- _Problem details_
Leave the pictures out and write out the rest of the listing word for word.

- _The data_
===============
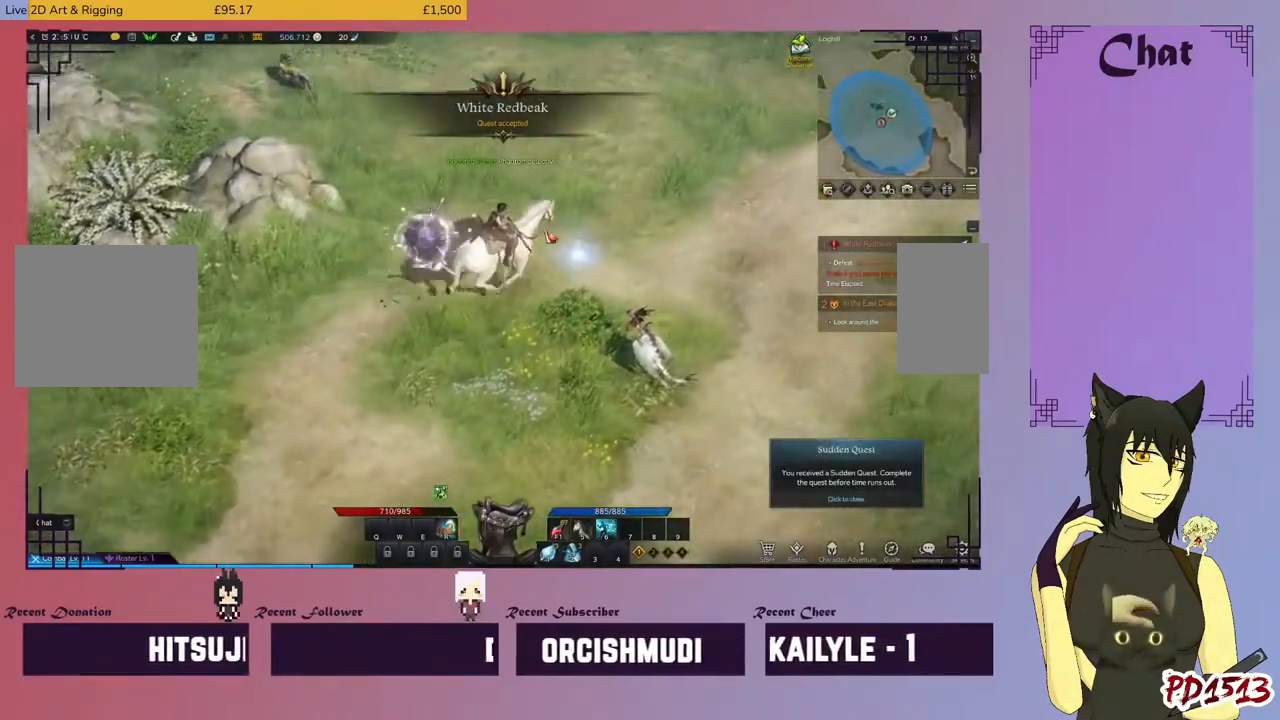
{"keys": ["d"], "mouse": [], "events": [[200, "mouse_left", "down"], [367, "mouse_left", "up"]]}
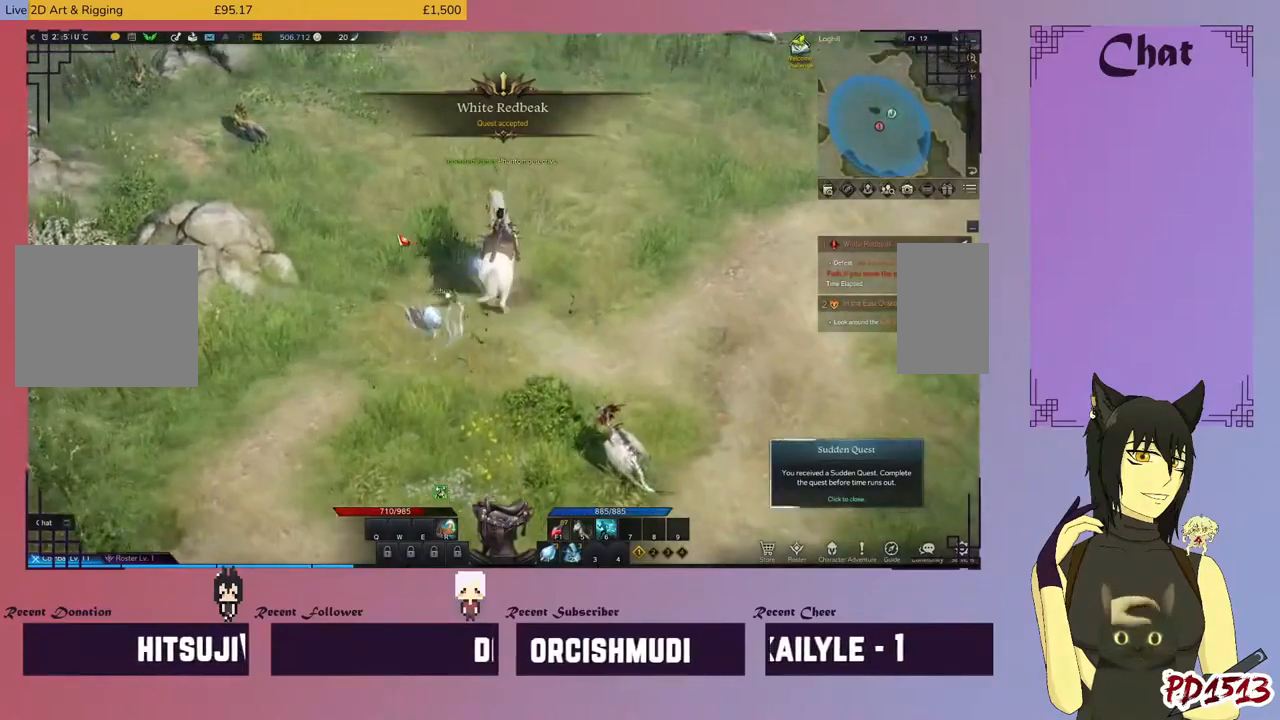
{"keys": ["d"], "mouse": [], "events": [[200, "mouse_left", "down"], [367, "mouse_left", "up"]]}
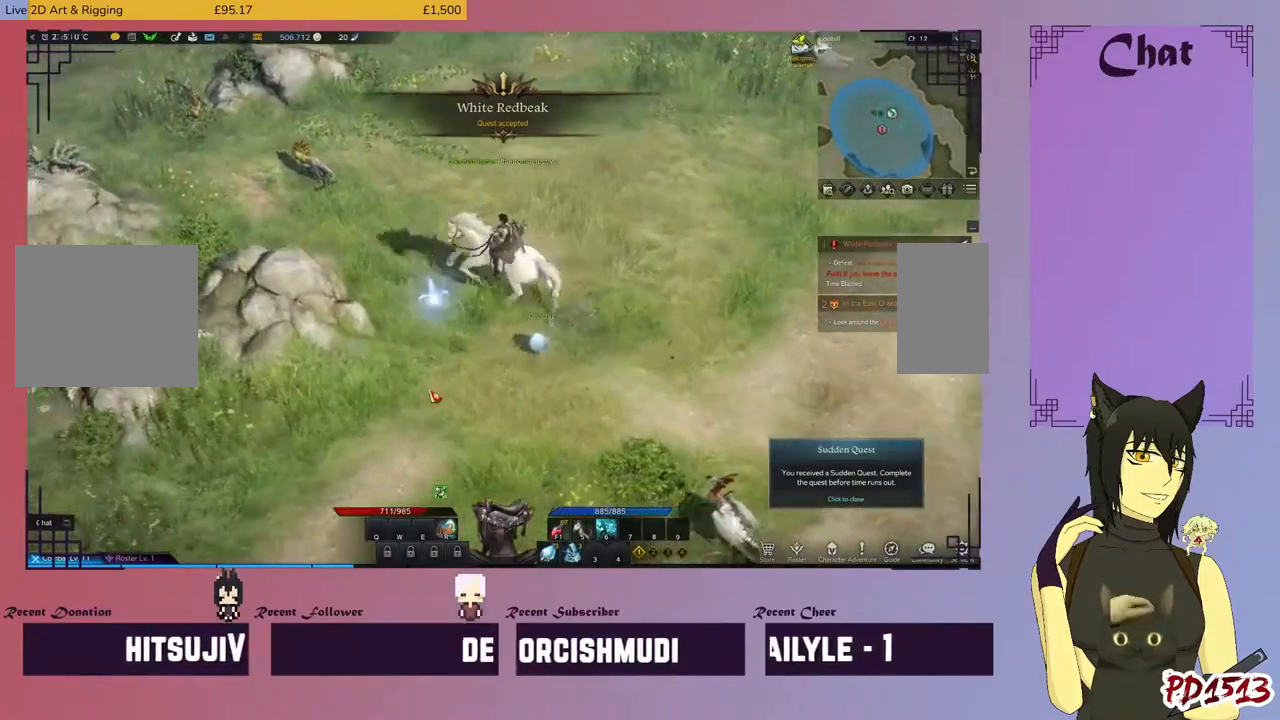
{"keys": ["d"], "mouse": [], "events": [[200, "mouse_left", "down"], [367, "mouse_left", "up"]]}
===============
- _Result of this exercise_
{"keys": ["d"], "mouse": [], "events": [[200, "mouse_left", "down"], [367, "mouse_left", "up"]]}
{"keys": ["d"], "mouse": [], "events": [[200, "mouse_left", "down"], [367, "mouse_left", "up"]]}
{"keys": ["d"], "mouse": [], "events": [[200, "mouse_left", "down"], [367, "mouse_left", "up"]]}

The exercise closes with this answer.